:: Text for analysis ::
"""

Background: Forehead skin is often insufficient to use for nasal reconstruction because of a low hairline. In addition, skin graft used to repair donor-site defects results in obvious mismatched patches, whereas healing by secondary intention of donor-site defects causes conspicuous scars. To make up for the shortage of forehead skin used for nasal reconstruction and primary donor-site defect closure, the authors challenged the conventional idea of late shrinkage of expanded forehead flaps for nasal construction, and suggest a technique combining extended forehead skin expansion with single-stage nasal subunit plasty.
Methods: This technique was applied to 43 patients for nasal reconstruction over a 9-year period. The technique consists of three stages: extended forehead skin expansion, single-stage nasal contouring and subunit plasty, and pedicle restoration. All cases were followed for at least 12 months. Outcomes were evaluated in terms of aesthetics, function, and donor-site aesthetics.

"""

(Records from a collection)

"""

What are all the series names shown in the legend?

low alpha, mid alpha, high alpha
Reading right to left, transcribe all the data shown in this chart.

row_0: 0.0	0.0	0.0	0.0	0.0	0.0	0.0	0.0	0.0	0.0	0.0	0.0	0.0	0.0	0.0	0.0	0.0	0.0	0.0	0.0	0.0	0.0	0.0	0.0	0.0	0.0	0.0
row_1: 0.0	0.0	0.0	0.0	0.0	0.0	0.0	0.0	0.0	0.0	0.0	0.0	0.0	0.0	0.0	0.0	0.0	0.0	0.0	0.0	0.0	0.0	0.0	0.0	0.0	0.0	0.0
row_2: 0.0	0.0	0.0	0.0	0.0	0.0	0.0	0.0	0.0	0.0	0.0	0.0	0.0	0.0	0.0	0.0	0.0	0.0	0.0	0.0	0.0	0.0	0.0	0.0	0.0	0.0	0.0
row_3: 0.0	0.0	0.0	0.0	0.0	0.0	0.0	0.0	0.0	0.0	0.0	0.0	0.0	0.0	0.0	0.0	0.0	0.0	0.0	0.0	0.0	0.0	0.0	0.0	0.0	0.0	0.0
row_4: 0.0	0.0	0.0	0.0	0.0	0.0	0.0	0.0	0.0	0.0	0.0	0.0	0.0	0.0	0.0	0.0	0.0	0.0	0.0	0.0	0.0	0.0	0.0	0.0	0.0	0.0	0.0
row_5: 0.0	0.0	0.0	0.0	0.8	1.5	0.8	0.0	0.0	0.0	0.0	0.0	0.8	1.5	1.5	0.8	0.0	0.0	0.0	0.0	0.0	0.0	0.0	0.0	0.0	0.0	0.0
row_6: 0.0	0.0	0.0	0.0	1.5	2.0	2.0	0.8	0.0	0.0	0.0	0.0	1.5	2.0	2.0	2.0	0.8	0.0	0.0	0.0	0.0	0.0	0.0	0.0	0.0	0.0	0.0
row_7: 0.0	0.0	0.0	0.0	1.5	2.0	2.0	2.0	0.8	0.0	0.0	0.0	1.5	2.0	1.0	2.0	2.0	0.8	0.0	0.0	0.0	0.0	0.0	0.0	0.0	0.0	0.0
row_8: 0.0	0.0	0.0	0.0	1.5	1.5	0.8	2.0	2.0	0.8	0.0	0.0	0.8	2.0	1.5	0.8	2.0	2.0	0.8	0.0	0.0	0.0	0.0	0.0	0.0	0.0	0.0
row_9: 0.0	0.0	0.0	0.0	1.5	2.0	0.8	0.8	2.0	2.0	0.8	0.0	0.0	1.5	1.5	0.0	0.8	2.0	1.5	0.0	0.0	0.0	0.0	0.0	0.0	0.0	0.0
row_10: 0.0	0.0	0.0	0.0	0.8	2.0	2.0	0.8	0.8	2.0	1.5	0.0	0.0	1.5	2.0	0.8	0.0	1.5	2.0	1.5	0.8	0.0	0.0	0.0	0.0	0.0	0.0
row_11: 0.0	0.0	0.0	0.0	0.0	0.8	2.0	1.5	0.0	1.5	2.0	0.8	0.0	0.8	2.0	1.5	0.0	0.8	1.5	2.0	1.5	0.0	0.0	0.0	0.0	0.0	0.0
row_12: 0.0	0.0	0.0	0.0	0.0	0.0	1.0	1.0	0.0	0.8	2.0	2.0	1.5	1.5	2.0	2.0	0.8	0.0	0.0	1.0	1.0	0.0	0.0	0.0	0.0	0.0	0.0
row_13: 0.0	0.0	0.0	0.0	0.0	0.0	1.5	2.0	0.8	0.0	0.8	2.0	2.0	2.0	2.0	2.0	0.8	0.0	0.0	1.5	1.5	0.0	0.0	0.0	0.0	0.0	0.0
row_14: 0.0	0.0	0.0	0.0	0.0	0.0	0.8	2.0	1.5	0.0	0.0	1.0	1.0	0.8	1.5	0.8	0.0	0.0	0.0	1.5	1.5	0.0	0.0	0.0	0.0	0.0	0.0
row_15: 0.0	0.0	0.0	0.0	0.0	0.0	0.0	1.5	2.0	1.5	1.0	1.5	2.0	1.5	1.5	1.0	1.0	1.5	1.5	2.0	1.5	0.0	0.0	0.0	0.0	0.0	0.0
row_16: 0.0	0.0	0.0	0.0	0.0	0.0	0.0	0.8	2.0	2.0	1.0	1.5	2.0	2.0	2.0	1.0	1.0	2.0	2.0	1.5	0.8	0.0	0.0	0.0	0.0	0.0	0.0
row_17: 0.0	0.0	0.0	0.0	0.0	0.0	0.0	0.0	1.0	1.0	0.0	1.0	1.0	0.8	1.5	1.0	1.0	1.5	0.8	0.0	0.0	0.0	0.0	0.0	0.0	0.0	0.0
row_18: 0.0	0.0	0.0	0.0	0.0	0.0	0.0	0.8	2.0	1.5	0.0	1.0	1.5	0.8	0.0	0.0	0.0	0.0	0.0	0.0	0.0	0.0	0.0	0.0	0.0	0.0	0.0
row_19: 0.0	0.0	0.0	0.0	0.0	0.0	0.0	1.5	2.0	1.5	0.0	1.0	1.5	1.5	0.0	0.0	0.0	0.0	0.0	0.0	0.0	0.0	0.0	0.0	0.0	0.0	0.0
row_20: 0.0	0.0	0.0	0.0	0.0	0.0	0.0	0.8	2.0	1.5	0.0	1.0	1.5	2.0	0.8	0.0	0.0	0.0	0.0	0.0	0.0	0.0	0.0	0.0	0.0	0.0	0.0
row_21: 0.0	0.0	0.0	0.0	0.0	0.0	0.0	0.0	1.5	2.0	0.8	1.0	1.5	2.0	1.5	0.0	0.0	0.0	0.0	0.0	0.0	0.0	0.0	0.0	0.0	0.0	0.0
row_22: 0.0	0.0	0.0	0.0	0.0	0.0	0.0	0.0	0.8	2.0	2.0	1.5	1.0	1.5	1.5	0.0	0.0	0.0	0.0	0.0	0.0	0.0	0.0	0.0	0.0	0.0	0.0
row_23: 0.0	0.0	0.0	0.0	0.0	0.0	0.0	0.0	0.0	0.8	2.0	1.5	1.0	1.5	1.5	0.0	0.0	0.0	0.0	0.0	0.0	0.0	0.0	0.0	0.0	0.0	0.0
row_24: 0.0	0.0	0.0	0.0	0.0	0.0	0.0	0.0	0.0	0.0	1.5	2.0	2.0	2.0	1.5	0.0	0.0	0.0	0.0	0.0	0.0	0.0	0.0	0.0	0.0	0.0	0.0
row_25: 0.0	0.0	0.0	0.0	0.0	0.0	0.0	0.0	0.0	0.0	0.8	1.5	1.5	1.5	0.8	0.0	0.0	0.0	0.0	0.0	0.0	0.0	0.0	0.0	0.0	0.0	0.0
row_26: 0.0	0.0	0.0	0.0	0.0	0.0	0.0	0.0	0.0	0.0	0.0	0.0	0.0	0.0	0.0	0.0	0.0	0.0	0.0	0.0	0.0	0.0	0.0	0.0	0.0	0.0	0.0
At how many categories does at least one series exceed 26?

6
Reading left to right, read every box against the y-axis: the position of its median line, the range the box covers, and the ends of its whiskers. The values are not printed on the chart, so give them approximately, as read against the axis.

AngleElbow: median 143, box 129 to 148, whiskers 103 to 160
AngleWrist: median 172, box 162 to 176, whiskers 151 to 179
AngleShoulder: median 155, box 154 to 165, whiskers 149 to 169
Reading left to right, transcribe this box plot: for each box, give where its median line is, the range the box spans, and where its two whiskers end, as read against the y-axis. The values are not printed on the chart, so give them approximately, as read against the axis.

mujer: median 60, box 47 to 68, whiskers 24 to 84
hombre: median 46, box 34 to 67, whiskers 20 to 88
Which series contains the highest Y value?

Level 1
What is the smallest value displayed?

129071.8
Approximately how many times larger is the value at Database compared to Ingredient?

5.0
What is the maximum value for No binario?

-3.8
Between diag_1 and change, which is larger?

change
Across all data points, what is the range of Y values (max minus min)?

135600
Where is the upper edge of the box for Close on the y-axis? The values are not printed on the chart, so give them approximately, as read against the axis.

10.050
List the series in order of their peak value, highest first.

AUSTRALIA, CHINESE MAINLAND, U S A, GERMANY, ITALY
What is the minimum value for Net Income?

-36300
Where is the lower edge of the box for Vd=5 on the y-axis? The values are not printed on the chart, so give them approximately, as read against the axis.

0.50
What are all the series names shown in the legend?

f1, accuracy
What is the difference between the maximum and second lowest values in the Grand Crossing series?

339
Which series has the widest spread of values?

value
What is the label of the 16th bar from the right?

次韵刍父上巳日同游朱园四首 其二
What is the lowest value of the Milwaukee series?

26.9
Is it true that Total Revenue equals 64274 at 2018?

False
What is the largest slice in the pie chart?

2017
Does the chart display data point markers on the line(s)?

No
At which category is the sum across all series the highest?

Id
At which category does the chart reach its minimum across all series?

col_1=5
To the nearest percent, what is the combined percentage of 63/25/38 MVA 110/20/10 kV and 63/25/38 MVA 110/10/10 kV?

"""

:: Check your understanding ::
1. List the stages of the technique described in the nasal reconstruction abstract.
2. According to the nasal reconstruction abstract, how many patients received the technique?
3. Continue the abstract on nasal reconstruction with expanded forehead flaps, starting after its last sentence.

:: Answers for each item ::
1. Extended forehead skin expansion; single-stage nasal contouring and subunit plasty; pedicle restoration.

2. 43 patients, over a 9-year period.

3.
Results: No secondary shrinkage occurred in any of the cases. Eighty-one percent of the patients assessed themselves as satisfactory for aesthetics, 70 percent assessed themselves as satisfactory for function, and 77 percent assessed themselves as satisfactory for donor-site aesthetics. The complications included minor brow elevation (five cases), L-strut distortion (four cases), stuffiness of the nostrils (four cases), flap hyperpigmentation (one case), flap skin paleness (one case), and alar graft extrusion (one case).
Conclusion: The combination of extended forehead skin expansion with single-stage nasal subunit plasty overcomes the defect of late shrinkage of an expanded flap for nasal reconstruction and achieved satisfactory results in aesthetics (nose and donor site) and function.